Reproduza fielmente, no texto sobre a Maratona Internacional de Porto Alegre, o trecho que vai de "O frio de cortar" até "maior superação pessoal.".

--- Trecho do documento ---
※ ※ ※

Cinco e meia da manhã de domingo (12): na Avenida Diário de Notícias, zona sul da capital gaúcha, uma fila enorme de carros levava milhares de pessoas à Maratona Internacional de Porto Alegre. Em Canoas, um pequeno caminhão saía da garagem para mais um dia de trabalho. Para a maioria dos mais de quinze mil corredores, aquela hora da madrugada é um horário incomum. Para o Hélio, de dentro daquele caminhãozinho, é uma rotina.
O frio de cortar a garganta e doer as pontas dos dedos mesmo vestindo luvas, fazia com que os participantes da Maratona recorressem aos mais variados e tecnológicos apetrechos para se esquentar. O Hélio usava o uniforme de sempre, com um casaco mais grosso por cima. Se era com as pernas que os atletas, amadores ou profissionais, travavam batalhas pessoais pelos melhores tempos e desempenhos. É em cima das rodas que o Hélio cruza as mesmas ruas em busca da maior superação pessoal.
Eram quatro da manhã quando meu despertador tocou. E eu devia estar focada na Rústica — o primeiro desafio da segunda temporada de Caminhos para a Vitória —, mas só lembrava do Hélio. Isso porque decidi tomar um banho para acordar. Liguei o chuveiro, tirei o pijama corajosamente e me enfiei embaixo da água quentinha. Sabonete pelo corpo e de repente... Morno... "Não, não pode ser", pensei. Frio... "Não agora", desesperei-me. Geladooo.

※ ※ ※

--- Material fornecido ---
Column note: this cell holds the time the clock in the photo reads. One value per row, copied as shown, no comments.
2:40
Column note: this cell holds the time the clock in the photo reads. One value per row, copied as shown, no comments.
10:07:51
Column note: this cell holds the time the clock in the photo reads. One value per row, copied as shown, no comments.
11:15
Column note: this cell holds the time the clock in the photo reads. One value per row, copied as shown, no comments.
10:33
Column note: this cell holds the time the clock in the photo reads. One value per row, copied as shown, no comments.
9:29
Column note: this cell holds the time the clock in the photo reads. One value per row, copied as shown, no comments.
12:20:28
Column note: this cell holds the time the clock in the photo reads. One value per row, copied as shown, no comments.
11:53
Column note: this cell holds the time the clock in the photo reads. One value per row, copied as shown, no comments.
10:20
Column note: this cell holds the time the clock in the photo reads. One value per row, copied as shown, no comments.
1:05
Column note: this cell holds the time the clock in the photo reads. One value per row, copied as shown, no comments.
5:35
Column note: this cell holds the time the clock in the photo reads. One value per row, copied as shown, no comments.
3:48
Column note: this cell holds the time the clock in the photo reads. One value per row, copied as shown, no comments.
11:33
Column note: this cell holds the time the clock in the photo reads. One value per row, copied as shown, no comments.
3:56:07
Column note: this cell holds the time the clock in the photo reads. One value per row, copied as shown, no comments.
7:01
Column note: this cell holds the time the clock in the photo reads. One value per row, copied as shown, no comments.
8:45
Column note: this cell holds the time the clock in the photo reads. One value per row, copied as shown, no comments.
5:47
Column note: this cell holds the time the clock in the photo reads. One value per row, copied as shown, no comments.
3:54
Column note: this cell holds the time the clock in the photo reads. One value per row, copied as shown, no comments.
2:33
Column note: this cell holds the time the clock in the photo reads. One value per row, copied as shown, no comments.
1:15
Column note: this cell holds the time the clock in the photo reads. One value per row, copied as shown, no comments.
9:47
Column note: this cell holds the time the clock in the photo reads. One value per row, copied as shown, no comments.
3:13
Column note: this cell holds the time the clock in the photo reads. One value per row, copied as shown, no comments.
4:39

※ ※ ※

--- Resultado do exercício ---
O frio de cortar a garganta e doer as pontas dos dedos mesmo vestindo luvas, fazia com que os participantes da Maratona recorressem aos mais variados e tecnológicos apetrechos para se esquentar. O Hélio usava o uniforme de sempre, com um casaco mais grosso por cima. Se era com as pernas que os atletas, amadores ou profissionais, travavam batalhas pessoais pelos melhores tempos e desempenhos. É em cima das rodas que o Hélio cruza as mesmas ruas em busca da maior superação pessoal.